Extract
=-=-=-=-=

What this creates is a continuing pressure of retirees on the working-age labor force to maintain or grow the economy. Per Figure 2, you can see this projected trend in the percentage of retirees over the rest of the population for some major economies.

Traditionally, we have looked to increasing productivity through innovation and technology to buck this trend, but at some point, the numbers may just be against us. Trying to get a three-fold improvement in worker productivity in less than two decades calls for some significant changes to how we work. Some ideas being proposed include increasing the retirement age, changing immigration policies, improving infrastructure, improving base technology and productivity tools, changing how we teach and add new workers to the pool, and changing the operational processes of organizations and industries. These range from policy decisions to technological innovation to organizational structures.

This is just the proposition by Dr. Chieko Asakawa, a research Fellow at the IBM Tokyo Research Labs, in their joint work with the national Japan Science and Technology agency. In a presentation at the Coevolution of Future Technologies, Skills, Jobs and Quality of Life conference held at the IBM Almaden Research center in late September, her presentation Exploration of New Workforce Model for Aging Societies was an eye-opener.

=-=-=-=-=

Material shown
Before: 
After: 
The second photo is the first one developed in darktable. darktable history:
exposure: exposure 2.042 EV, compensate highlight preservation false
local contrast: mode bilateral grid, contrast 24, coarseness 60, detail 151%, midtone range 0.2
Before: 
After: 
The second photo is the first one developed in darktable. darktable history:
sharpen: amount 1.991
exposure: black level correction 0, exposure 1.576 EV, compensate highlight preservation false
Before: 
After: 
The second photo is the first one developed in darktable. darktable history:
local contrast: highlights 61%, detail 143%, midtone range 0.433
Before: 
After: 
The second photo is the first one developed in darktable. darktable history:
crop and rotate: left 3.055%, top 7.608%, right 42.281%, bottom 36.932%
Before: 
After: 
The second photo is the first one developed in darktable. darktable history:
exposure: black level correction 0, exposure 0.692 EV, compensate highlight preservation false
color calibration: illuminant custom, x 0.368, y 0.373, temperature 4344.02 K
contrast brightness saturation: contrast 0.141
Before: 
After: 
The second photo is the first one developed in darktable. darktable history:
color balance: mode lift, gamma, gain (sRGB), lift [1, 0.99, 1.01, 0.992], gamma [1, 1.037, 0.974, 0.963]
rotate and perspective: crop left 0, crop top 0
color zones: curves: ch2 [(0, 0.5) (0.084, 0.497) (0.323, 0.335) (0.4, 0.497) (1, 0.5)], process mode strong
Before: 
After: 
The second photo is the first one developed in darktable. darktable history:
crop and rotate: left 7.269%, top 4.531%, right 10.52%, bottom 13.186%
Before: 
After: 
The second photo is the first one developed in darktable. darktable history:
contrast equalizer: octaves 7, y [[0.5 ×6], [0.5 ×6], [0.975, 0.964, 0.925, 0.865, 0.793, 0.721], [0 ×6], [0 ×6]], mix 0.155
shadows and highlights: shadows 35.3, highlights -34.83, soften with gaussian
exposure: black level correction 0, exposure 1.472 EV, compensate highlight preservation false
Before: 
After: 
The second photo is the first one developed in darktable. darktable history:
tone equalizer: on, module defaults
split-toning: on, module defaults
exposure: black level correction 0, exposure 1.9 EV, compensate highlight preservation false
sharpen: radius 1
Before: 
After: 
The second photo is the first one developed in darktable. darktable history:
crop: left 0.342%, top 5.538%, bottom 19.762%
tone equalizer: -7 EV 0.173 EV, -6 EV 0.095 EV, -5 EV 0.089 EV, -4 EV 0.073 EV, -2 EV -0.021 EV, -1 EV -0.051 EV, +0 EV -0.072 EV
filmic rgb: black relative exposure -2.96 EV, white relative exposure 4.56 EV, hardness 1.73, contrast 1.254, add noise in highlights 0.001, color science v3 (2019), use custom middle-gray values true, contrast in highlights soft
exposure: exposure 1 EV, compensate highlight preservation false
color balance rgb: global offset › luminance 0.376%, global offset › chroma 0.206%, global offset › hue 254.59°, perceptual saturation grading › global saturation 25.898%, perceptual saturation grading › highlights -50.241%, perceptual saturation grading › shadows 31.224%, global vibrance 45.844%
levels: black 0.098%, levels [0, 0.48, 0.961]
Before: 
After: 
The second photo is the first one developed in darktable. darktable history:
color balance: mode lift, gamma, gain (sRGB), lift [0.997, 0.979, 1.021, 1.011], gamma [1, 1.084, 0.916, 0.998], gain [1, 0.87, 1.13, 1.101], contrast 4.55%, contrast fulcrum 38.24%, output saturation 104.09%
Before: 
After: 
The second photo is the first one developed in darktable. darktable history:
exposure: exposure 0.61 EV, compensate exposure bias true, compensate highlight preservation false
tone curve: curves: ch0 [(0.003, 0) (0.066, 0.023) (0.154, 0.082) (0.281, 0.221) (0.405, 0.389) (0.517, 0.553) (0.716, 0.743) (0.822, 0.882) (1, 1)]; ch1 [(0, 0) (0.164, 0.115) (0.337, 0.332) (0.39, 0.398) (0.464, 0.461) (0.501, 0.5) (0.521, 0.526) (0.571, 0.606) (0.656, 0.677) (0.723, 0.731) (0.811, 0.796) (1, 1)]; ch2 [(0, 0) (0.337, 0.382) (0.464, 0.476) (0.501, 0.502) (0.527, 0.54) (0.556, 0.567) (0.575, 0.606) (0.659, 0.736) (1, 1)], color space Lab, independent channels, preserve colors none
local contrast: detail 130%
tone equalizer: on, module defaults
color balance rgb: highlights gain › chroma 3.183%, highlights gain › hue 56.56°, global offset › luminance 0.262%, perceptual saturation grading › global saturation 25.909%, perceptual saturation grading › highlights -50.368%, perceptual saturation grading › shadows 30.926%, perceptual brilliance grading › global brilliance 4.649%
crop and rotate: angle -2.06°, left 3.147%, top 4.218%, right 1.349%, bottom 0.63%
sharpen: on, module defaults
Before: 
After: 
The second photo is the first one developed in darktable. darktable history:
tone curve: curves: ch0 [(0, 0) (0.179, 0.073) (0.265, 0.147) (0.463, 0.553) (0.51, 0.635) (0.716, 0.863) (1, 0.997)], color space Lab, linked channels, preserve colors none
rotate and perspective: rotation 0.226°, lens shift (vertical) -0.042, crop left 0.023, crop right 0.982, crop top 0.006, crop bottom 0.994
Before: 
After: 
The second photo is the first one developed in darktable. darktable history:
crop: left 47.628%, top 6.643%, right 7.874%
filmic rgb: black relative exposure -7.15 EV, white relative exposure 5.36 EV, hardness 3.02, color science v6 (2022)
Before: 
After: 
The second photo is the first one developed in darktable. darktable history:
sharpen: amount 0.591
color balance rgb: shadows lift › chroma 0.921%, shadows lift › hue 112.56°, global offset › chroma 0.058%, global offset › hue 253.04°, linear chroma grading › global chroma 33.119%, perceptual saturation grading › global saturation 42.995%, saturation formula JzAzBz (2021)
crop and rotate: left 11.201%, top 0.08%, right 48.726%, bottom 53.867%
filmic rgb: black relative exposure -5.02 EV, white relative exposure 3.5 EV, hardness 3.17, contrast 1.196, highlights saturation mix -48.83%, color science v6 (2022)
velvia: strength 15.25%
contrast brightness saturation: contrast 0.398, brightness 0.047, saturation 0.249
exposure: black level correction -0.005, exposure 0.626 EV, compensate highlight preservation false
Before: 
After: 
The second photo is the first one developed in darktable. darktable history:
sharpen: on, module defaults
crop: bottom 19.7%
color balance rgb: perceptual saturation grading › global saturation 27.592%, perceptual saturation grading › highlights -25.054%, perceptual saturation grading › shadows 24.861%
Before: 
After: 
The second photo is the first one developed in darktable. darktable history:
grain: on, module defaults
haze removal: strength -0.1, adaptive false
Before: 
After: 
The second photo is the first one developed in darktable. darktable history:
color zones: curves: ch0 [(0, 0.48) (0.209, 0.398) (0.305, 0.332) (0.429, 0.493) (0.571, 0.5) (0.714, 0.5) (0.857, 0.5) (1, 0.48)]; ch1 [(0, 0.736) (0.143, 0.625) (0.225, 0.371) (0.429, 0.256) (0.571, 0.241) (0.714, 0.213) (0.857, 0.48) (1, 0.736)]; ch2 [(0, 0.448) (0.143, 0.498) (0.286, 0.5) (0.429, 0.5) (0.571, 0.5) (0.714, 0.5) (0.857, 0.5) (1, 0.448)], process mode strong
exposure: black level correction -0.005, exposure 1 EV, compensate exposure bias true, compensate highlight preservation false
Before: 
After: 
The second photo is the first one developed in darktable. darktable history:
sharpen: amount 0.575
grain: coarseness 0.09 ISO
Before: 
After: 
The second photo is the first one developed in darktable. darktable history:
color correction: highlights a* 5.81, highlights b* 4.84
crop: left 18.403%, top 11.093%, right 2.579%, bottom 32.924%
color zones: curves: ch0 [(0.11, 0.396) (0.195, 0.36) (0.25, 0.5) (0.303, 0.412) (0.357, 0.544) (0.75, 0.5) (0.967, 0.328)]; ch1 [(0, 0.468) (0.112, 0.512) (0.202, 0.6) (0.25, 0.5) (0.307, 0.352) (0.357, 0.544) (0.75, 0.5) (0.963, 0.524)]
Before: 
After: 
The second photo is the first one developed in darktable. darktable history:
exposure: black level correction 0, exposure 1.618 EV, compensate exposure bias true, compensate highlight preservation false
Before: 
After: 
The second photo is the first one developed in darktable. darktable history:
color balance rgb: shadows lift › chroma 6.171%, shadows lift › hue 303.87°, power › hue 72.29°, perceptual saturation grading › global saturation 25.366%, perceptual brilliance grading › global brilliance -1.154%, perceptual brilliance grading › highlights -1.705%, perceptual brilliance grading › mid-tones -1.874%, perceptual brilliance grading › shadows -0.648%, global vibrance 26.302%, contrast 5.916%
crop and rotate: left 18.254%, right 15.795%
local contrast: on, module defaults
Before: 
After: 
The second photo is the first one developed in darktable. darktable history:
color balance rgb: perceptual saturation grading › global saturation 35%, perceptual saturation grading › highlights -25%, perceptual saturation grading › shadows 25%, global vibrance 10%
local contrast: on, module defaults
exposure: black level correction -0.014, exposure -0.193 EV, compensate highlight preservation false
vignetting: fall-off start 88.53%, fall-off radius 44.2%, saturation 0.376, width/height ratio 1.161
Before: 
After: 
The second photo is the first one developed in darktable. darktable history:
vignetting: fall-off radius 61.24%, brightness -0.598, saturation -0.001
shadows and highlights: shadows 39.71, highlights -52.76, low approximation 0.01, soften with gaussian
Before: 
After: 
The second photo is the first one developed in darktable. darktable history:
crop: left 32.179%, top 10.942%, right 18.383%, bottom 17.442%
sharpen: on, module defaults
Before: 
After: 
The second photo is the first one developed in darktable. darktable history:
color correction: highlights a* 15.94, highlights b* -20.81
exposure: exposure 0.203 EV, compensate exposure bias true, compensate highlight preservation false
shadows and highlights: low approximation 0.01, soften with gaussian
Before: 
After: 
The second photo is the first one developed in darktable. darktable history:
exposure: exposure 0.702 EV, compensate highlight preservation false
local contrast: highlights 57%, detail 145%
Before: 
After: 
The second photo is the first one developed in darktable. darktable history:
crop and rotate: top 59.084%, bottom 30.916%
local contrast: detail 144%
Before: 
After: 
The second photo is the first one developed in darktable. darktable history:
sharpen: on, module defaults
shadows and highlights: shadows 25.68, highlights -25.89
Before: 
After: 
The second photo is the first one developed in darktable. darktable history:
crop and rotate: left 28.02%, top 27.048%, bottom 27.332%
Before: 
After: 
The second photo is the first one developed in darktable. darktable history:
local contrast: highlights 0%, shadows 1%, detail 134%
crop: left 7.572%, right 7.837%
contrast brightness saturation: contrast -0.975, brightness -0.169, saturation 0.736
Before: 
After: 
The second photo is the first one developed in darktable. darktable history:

=-=-=-=-=

Work task 1
In the aging-workforce excerpt, what was the title of Dr. Chieko Asakawa's presentation?
Work task 2
Please reproduce the aging-workforce excerpt word for word from "This is just" to "was an eye-opener.".
The records have no connection to the text.

Task output 1
Exploration of New Workforce Model for Aging Societies

Task output 2
This is just the proposition by Dr. Chieko Asakawa, a research Fellow at the IBM Tokyo Research Labs, in their joint work with the national Japan Science and Technology agency. In a presentation at the Coevolution of Future Technologies, Skills, Jobs and Quality of Life conference held at the IBM Almaden Research center in late September, her presentation Exploration of New Workforce Model for Aging Societies was an eye-opener.